* YOUR GOAL *
Return, from the data that follows, each line that holds the word "keys".

*** Opening of DATA ***

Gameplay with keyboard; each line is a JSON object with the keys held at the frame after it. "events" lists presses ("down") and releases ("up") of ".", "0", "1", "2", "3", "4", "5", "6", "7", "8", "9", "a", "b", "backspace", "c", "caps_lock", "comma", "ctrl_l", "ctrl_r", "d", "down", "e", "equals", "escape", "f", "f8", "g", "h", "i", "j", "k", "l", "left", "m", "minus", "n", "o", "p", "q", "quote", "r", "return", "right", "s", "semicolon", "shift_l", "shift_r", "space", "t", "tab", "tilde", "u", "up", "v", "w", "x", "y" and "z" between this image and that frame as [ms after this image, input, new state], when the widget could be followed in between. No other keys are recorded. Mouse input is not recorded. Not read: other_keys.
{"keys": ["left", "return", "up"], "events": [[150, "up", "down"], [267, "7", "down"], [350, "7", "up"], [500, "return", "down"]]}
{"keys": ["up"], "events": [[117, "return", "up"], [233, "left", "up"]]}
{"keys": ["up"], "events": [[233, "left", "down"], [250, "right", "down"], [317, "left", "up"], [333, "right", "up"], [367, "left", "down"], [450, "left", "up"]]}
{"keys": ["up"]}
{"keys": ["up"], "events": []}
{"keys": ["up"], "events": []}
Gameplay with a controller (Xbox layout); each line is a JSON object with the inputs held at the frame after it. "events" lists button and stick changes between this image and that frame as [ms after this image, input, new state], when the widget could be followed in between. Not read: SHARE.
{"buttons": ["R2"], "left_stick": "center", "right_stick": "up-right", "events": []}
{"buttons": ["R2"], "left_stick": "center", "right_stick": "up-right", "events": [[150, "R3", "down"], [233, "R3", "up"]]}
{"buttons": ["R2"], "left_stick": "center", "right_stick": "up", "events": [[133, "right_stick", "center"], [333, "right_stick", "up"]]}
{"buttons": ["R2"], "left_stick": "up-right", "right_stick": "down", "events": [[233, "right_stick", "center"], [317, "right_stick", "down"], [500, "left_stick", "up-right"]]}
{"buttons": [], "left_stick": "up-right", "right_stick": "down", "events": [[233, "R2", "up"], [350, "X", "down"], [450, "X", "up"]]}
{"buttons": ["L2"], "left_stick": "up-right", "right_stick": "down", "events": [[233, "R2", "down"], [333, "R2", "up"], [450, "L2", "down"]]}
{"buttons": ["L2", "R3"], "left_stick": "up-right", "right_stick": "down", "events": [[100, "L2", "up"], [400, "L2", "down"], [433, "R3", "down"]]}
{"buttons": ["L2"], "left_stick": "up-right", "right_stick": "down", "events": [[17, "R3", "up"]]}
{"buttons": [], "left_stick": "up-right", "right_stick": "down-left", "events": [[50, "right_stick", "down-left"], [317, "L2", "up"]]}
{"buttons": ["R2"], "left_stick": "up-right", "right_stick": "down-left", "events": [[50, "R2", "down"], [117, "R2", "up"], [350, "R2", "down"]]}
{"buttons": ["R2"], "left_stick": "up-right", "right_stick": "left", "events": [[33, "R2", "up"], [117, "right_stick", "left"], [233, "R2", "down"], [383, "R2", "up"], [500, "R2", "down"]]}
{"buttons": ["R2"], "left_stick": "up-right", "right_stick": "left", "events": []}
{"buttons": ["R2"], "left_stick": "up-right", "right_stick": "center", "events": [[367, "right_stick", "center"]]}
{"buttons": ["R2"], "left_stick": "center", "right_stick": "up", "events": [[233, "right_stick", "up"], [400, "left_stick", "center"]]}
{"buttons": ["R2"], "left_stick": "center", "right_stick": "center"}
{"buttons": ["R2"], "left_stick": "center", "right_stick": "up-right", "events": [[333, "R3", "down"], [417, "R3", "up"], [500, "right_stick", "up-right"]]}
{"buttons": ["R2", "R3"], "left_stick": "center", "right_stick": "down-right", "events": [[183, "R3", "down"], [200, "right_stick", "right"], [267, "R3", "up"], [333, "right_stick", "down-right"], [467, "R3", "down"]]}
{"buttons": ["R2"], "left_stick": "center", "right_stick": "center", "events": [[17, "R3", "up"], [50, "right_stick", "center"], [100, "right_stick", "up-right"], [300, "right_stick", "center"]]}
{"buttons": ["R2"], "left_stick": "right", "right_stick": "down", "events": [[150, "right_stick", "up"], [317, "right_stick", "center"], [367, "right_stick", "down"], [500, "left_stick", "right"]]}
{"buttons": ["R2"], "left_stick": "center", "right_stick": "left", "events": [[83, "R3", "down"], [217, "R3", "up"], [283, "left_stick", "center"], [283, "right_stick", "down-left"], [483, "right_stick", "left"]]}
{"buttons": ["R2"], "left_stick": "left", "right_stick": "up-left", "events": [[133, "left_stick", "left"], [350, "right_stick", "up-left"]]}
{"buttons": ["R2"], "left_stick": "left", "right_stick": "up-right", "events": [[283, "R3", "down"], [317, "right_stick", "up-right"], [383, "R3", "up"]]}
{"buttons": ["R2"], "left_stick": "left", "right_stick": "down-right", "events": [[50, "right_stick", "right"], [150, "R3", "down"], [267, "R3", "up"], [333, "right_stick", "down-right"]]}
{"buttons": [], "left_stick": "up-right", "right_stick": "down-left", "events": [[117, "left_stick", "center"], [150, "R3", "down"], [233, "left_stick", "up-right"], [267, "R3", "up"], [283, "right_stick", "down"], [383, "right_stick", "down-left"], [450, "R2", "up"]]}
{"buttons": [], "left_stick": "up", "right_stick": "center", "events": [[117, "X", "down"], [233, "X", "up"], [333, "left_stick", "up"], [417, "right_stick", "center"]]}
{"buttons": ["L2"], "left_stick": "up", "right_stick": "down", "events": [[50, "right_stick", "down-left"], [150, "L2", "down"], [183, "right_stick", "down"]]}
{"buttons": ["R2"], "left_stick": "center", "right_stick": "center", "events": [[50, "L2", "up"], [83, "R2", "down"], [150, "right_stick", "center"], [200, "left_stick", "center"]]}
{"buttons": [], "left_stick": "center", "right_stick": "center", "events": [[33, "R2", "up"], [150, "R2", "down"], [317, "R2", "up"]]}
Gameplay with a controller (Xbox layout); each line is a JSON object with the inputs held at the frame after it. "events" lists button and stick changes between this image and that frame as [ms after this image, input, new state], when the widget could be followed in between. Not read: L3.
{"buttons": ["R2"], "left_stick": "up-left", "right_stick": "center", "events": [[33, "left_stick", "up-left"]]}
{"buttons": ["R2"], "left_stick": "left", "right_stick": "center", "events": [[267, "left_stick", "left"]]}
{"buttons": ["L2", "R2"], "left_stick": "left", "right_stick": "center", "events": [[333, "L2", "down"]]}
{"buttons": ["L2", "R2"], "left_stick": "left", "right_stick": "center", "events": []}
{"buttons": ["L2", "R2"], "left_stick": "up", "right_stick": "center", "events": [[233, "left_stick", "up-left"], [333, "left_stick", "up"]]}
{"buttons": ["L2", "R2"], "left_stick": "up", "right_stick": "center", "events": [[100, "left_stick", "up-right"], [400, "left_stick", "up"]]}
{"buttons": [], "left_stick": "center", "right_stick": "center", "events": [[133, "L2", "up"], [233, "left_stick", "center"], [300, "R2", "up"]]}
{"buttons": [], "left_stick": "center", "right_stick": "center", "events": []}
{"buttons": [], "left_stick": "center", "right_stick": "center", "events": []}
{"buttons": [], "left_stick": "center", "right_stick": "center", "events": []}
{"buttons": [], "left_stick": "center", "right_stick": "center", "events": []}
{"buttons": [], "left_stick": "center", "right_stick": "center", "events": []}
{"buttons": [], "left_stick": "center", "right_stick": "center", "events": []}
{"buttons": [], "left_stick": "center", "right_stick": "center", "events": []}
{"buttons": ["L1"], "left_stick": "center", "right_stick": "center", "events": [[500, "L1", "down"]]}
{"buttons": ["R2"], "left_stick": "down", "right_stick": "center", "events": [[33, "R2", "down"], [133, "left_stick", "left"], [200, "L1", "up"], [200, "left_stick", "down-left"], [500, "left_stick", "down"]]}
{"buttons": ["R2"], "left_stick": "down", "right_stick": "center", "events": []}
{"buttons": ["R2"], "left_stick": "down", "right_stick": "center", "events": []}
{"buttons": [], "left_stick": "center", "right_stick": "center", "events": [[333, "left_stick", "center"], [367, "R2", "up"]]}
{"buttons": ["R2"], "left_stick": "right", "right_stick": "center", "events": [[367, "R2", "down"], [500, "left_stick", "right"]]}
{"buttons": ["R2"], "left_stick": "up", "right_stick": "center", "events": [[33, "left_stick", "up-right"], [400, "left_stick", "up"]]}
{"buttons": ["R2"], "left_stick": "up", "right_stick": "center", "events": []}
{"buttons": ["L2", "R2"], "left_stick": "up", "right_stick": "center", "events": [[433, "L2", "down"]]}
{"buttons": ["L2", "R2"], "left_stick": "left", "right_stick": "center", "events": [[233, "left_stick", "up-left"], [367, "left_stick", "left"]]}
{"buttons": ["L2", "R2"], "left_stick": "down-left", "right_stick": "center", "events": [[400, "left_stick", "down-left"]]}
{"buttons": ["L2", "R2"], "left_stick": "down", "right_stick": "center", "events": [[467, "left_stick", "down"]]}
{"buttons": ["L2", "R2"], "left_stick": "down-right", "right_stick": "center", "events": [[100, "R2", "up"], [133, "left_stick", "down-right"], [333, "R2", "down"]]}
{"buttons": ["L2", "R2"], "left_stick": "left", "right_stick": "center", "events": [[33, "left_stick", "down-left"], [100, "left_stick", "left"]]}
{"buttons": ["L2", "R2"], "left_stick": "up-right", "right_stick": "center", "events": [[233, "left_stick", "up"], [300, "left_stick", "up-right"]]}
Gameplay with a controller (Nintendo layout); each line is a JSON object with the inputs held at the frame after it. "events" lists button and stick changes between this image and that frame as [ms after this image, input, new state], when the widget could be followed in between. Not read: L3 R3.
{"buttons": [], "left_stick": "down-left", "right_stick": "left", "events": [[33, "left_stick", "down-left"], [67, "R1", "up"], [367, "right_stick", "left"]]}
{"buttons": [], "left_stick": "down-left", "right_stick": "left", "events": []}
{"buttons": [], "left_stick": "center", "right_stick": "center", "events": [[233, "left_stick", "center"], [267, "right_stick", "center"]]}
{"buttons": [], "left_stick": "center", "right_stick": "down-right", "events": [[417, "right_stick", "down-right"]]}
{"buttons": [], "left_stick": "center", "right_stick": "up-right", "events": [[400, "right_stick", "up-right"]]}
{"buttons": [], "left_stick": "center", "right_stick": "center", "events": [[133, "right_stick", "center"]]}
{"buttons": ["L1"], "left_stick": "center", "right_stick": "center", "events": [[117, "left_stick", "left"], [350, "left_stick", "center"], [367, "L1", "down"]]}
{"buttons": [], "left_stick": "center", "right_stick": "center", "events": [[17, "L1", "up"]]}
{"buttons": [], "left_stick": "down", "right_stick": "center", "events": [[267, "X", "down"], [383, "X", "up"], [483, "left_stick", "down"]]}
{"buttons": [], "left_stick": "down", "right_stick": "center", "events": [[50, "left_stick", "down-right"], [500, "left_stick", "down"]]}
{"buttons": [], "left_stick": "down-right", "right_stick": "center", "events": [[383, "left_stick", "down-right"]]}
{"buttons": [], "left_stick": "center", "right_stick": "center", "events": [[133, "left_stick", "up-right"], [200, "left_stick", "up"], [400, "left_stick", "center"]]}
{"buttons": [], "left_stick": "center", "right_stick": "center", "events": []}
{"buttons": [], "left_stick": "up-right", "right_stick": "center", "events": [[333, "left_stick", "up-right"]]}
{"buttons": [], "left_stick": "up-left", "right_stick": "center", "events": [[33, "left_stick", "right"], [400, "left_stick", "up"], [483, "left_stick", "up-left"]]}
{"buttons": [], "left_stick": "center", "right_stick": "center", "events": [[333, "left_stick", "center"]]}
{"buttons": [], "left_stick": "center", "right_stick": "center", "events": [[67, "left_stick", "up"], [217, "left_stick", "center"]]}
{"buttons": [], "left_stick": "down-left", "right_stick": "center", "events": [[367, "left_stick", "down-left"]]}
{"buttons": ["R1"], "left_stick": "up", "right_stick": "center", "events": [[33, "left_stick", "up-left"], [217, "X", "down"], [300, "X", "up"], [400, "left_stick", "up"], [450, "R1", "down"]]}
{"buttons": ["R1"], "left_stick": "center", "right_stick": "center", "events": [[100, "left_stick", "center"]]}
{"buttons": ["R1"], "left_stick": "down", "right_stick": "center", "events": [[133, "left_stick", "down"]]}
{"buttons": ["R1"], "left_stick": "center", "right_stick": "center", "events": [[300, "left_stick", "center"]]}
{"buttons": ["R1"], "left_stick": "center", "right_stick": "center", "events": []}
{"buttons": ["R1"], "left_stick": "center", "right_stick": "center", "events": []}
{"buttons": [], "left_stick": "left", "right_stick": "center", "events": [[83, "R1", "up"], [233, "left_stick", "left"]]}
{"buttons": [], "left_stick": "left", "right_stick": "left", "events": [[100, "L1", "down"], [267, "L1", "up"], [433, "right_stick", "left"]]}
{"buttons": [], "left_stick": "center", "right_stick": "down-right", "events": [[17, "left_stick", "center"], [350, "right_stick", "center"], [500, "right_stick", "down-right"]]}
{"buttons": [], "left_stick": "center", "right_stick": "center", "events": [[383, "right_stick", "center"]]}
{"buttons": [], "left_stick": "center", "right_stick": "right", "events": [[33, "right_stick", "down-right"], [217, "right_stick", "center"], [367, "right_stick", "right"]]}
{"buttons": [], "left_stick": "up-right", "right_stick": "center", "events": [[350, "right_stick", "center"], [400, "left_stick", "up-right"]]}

*** Close of DATA ***

* EXERCISE RESULT *
Gameplay with keyboard; each line is a JSON object with the keys held at the frame after it. "events" lists presses ("down") and releases ("up") of ".", "0", "1", "2", "3", "4", "5", "6", "7", "8", "9", "a", "b", "backspace", "c", "caps_lock", "comma", "ctrl_l", "ctrl_r", "d", "down", "e", "equals", "escape", "f", "f8", "g", "h", "i", "j", "k", "l", "left", "m", "minus", "n", "o", "p", "q", "quote", "r", "return", "right", "s", "semicolon", "shift_l", "shift_r", "space", "t", "tab", "tilde", "u", "up", "v", "w", "x", "y" and "z" between this image and that frame as [ms after this image, input, new state], when the widget could be followed in between. No other keys are recorded. Mouse input is not recorded. Not read: other_keys.
{"keys": ["left", "return", "up"], "events": [[150, "up", "down"], [267, "7", "down"], [350, "7", "up"], [500, "return", "down"]]}
{"keys": ["up"], "events": [[117, "return", "up"], [233, "left", "up"]]}
{"keys": ["up"], "events": [[233, "left", "down"], [250, "right", "down"], [317, "left", "up"], [333, "right", "up"], [367, "left", "down"], [450, "left", "up"]]}
{"keys": ["up"]}
{"keys": ["up"], "events": []}
{"keys": ["up"], "events": []}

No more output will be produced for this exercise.